I got to see monkeys on my birthday!

So the evening before, our friend, Sydney decided to come for a visit. He had some business to take care of in town and came here to sleep for the night, and of course chat a bit. When he found out it was my birthday the following day he said I would be a baby again. Then I mentioned that I was planning to wake up in the morning and make breakfast, his response was that I couldn’t do that because I was a baby again and babies don’t know how to make breakfast. Fine with me, David could cook then.

Of course, my birthday breakfast of egg surprise, breakfast potatoes, and tea was lovely. Then we were off to Malingunde to visit the CCAP youth camp, meet with the pastor and take pictures of the school for the blind to send to the mission team who is doing some work there in June. Naturally, we had a quality meeting and then when we were leaving Malingunde CCAP I noticed some monkeys walking around. Pretty fun.

We made it back to the house for a few minutes and then we went off to meet with a friend about our upcoming camping trip. Exciting.
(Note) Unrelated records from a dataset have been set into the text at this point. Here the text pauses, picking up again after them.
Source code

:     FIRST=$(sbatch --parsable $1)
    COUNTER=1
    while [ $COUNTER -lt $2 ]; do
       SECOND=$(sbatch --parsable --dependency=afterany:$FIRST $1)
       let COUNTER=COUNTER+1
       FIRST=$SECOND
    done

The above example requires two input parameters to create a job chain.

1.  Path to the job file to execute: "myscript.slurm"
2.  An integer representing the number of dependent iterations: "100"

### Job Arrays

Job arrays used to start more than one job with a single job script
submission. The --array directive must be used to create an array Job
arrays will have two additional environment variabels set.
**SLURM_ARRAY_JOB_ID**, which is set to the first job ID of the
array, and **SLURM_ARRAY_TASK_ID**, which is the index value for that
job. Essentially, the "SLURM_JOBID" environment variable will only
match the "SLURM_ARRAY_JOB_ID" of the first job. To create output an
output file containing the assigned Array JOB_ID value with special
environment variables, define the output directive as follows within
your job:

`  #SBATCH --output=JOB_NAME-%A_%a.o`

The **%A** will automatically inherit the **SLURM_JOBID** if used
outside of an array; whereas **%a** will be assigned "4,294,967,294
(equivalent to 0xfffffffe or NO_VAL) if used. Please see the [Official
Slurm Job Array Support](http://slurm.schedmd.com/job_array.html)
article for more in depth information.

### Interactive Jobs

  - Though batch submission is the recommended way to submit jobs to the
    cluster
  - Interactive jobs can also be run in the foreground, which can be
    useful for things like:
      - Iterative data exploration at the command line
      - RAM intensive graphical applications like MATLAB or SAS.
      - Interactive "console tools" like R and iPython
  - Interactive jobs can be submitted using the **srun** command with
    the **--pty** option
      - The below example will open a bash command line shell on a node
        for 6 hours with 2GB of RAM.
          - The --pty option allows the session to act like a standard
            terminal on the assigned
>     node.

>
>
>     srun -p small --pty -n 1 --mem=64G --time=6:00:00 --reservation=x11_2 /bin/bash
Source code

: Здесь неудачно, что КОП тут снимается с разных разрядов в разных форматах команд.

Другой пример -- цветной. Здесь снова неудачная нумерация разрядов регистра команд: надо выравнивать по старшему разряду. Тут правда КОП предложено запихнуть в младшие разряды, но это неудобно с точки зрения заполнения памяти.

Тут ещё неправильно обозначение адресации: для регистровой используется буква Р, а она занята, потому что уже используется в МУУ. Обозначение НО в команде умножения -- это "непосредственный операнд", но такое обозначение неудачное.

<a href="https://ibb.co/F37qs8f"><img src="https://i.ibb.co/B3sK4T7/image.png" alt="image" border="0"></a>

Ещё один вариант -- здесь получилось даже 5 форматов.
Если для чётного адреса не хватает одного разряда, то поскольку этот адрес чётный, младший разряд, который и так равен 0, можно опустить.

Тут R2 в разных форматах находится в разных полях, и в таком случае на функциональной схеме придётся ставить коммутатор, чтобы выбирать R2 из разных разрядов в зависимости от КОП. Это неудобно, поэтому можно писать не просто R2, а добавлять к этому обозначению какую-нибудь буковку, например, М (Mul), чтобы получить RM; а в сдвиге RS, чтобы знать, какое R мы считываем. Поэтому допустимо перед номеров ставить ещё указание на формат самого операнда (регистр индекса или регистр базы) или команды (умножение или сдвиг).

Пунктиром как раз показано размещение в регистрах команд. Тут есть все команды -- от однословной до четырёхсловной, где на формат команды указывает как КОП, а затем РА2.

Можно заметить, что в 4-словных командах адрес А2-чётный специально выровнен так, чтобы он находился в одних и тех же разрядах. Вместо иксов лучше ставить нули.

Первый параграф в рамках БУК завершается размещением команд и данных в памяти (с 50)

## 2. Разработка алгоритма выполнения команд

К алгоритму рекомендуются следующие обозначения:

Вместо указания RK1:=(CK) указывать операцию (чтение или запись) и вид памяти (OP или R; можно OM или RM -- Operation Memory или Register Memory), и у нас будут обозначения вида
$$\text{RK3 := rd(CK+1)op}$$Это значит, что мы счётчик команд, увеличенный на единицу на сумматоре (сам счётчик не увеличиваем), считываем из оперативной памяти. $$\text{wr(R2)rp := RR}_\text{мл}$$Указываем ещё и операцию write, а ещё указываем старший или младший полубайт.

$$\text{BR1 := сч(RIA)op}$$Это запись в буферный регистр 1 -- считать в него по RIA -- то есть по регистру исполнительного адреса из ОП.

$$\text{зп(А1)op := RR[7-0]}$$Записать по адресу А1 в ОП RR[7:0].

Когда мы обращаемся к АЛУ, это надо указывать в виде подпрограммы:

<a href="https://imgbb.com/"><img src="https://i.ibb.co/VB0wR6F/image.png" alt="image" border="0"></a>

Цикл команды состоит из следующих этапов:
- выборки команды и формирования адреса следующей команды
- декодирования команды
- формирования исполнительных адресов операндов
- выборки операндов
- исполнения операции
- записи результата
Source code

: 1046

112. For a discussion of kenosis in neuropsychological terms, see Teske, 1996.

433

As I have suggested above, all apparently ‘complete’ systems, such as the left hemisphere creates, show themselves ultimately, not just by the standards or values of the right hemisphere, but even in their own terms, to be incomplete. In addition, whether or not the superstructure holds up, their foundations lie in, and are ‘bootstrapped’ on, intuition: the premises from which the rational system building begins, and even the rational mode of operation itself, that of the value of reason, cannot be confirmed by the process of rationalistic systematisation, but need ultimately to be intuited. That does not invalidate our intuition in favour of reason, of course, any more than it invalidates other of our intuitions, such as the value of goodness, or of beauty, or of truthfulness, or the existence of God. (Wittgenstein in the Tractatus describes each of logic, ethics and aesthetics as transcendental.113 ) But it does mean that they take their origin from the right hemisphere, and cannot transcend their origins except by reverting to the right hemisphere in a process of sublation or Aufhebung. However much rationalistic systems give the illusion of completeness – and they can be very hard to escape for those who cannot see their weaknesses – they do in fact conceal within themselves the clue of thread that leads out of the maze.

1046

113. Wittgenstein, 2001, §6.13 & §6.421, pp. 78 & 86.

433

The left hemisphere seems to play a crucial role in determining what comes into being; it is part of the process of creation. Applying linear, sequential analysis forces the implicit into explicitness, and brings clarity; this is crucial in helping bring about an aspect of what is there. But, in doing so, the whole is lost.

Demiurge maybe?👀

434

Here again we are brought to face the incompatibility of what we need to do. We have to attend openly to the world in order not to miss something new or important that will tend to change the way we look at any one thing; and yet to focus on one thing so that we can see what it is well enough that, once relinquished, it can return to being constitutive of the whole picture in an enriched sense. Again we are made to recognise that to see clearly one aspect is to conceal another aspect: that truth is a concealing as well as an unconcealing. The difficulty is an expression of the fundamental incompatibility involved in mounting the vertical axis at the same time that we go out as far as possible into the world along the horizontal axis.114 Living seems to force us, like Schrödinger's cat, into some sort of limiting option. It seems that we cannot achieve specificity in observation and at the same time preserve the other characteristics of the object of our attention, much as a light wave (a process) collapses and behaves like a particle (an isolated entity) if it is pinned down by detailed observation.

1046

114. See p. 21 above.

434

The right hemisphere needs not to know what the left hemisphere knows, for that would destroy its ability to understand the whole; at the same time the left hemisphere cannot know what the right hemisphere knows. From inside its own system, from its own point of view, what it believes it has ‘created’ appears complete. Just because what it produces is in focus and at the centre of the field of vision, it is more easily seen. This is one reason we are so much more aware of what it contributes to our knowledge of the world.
For dinner, Vasco and Mada got a few people from their church together to have a birthday dinner for me. Again, the baby thing, I couldn’t possibly make my own dinner! Besides Vasco and Mada, I had only met the other people one time and they opened their home to us. It was some good fellowship and quite a blessing that our friends here would take their time to prepare a delicious meal. We were able to relax and laugh together which is so fun. There was a gift, a card, and they even had a birthday cake!